NEAT — non-exercise activity thermogenesis — is the energy expenditure from all movement that is not formal exercise. It includes walking to another room, climbing stairs, standing to prepare food, fidgeting, carrying groceries, and every other movement that accumulates in the ordinary activity of a day. Research has found that NEAT varies by up to 2,000 calories per day between individuals with similar exercise habits, and that this variation is a stronger predictor of metabolic health outcomes than exercise habits alone. The person whose life circumstances naturally produce high NEAT — the postal worker, the farmer, the parent of young children — has a metabolic profile that deliberate exercise cannot fully replicate for the person whose life is otherwise sedentary.

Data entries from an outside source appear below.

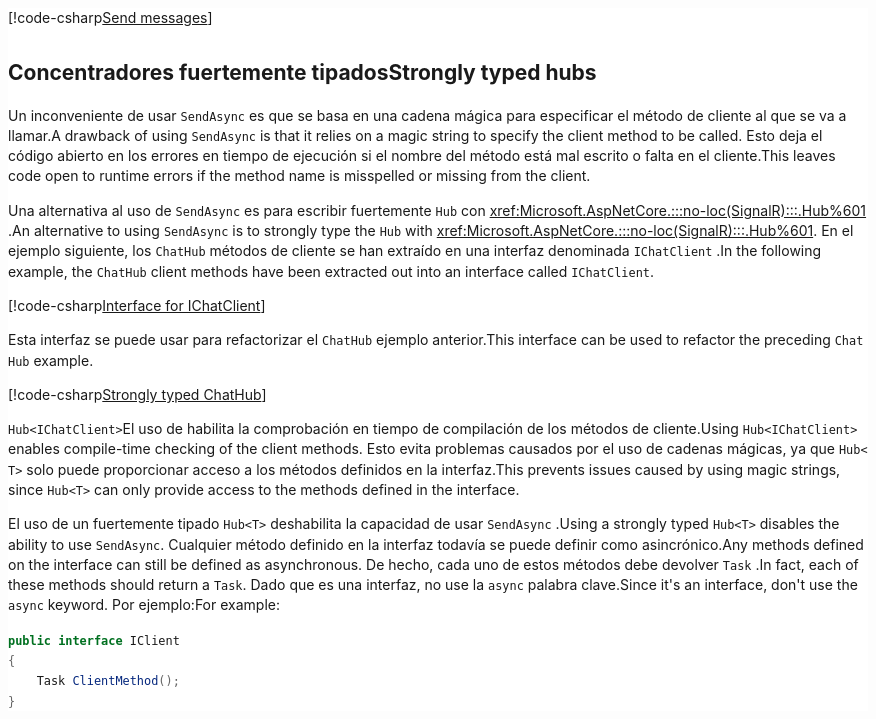[!code-csharp[Send messages](hubs/sample/hubs/chathub.cs?name=HubMethods)]

## <a name="strongly-typed-hubs"></a><span data-ttu-id="3ce15-172">Concentradores fuertemente tipados</span><span class="sxs-lookup"><span data-stu-id="3ce15-172">Strongly typed hubs</span></span>

<span data-ttu-id="3ce15-173">Un inconveniente de usar `SendAsync` es que se basa en una cadena mágica para especificar el método de cliente al que se va a llamar.</span><span class="sxs-lookup"><span data-stu-id="3ce15-173">A drawback of using `SendAsync` is that it relies on a magic string to specify the client method to be called.</span></span> <span data-ttu-id="3ce15-174">Esto deja el código abierto en los errores en tiempo de ejecución si el nombre del método está mal escrito o falta en el cliente.</span><span class="sxs-lookup"><span data-stu-id="3ce15-174">This leaves code open to runtime errors if the method name is misspelled or missing from the client.</span></span>

<span data-ttu-id="3ce15-175">Una alternativa al uso de `SendAsync` es para escribir fuertemente `Hub` con <xref:Microsoft.AspNetCore.:::no-loc(SignalR):::.Hub%601> .</span><span class="sxs-lookup"><span data-stu-id="3ce15-175">An alternative to using `SendAsync` is to strongly type the `Hub` with <xref:Microsoft.AspNetCore.:::no-loc(SignalR):::.Hub%601>.</span></span> <span data-ttu-id="3ce15-176">En el ejemplo siguiente, los `ChatHub` métodos de cliente se han extraído en una interfaz denominada `IChatClient` .</span><span class="sxs-lookup"><span data-stu-id="3ce15-176">In the following example, the `ChatHub` client methods have been extracted out into an interface called `IChatClient`.</span></span>

[!code-csharp[Interface for IChatClient](hubs/sample/hubs/ichatclient.cs?name=snippet_IChatClient)]

<span data-ttu-id="3ce15-177">Esta interfaz se puede usar para refactorizar el `ChatHub` ejemplo anterior.</span><span class="sxs-lookup"><span data-stu-id="3ce15-177">This interface can be used to refactor the preceding `ChatHub` example.</span></span>

[!code-csharp[Strongly typed ChatHub](hubs/sample/hubs/StronglyTypedChatHub.cs?range=8-18,36)]

<span data-ttu-id="3ce15-178">`Hub<IChatClient>`El uso de habilita la comprobación en tiempo de compilación de los métodos de cliente.</span><span class="sxs-lookup"><span data-stu-id="3ce15-178">Using `Hub<IChatClient>` enables compile-time checking of the client methods.</span></span> <span data-ttu-id="3ce15-179">Esto evita problemas causados por el uso de cadenas mágicas, ya que `Hub<T>` solo puede proporcionar acceso a los métodos definidos en la interfaz.</span><span class="sxs-lookup"><span data-stu-id="3ce15-179">This prevents issues caused by using magic strings, since `Hub<T>` can only provide access to the methods defined in the interface.</span></span>

<span data-ttu-id="3ce15-180">El uso de un fuertemente tipado `Hub<T>` deshabilita la capacidad de usar `SendAsync` .</span><span class="sxs-lookup"><span data-stu-id="3ce15-180">Using a strongly typed `Hub<T>` disables the ability to use `SendAsync`.</span></span> <span data-ttu-id="3ce15-181">Cualquier método definido en la interfaz todavía se puede definir como asincrónico.</span><span class="sxs-lookup"><span data-stu-id="3ce15-181">Any methods defined on the interface can still be defined as asynchronous.</span></span> <span data-ttu-id="3ce15-182">De hecho, cada uno de estos métodos debe devolver `Task` .</span><span class="sxs-lookup"><span data-stu-id="3ce15-182">In fact, each of these methods should return a `Task`.</span></span> <span data-ttu-id="3ce15-183">Dado que es una interfaz, no use la `async` palabra clave.</span><span class="sxs-lookup"><span data-stu-id="3ce15-183">Since it's an interface, don't use the `async` keyword.</span></span> <span data-ttu-id="3ce15-184">Por ejemplo:</span><span class="sxs-lookup"><span data-stu-id="3ce15-184">For example:</span></span>

```csharp
public interface IClient
{
    Task ClientMethod();
}
```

The home environment determines NEAT in fundamental ways that most people have never examined. A home where everything is within easy reach, where the floor plan is compact, where staircases are avoided, and where the main activity spaces invite sitting rather than standing or moving is a home that systematically reduces NEAT for everyone who lives in it. The design choices that produce convenience in a home — open plan layouts where nothing is far from anything else, elevator access, one-story living, labor-saving arrangements — produce low NEAT as a byproduct.
Staircases are the most underrated NEAT generator in residential design. Regular stair climbing throughout the day — multiple trips up and down in the normal course of home activity — is a low-intensity cardiovascular challenge that produces measurable cardiovascular and metabolic benefits when performed consistently. Homes designed to make stair use the natural and easy choice, rather than the effortful alternative to an elevator or single-floor layout, generate this benefit automatically.
Kitchen design affects both NEAT and nutritional outcomes through the same mechanism: whether preparing food feels like an inviting activity or an inconvenient one. A kitchen designed for efficient, organized, pleasant food preparation produces more home cooking — which is associated with better nutritional outcomes and, by virtue of the movement involved in cooking, more NEAT. A kitchen that is difficult to work in, poorly lit, or organized around convenience foods that require minimal preparation produces less cooking and less movement.
Outdoor access is one of the most powerful NEAT determinants in residential design, and one of the most underappreciated. Easy, pleasant, habitual access to outdoor space — a yard, a garden, a patio, a walkable neighborhood — creates movement opportunities that feel like leisure rather than exercise, and produces consistent NEAT accumulation that formal exercise routines cannot match in daily volume. The home with a garden that needs tending, a dog whose walks require outdoor movement, or a yard that invites children’s play is generating NEAT continuously in ways that the apartment without outdoor access cannot.
The home office deserves specific attention in the NEAT conversation because it has become one of the primary sedentary environments in modern life. A standing desk that alternates between sitting and standing throughout the day is the most commonly discussed intervention, but the room’s design matters as much as the desk. Placing the printer in another room so that printing requires walking. Positioning the water bottle or coffee on a surface that requires standing to reach. Taking calls while walking rather than sitting. These are trivial individual decisions that accumulate into meaningful NEAT differences over the course of a working day.
The body was not designed for the sedentary environment that modern homes and work situations have created. Designing the home to naturally generate more movement — through layout, through outdoor access, through the placement of frequently used items — is a health intervention that operates continuously rather than requiring deliberate effort. It is the most sustainable form of exercise because it is indistinguishable from ordinary daily life.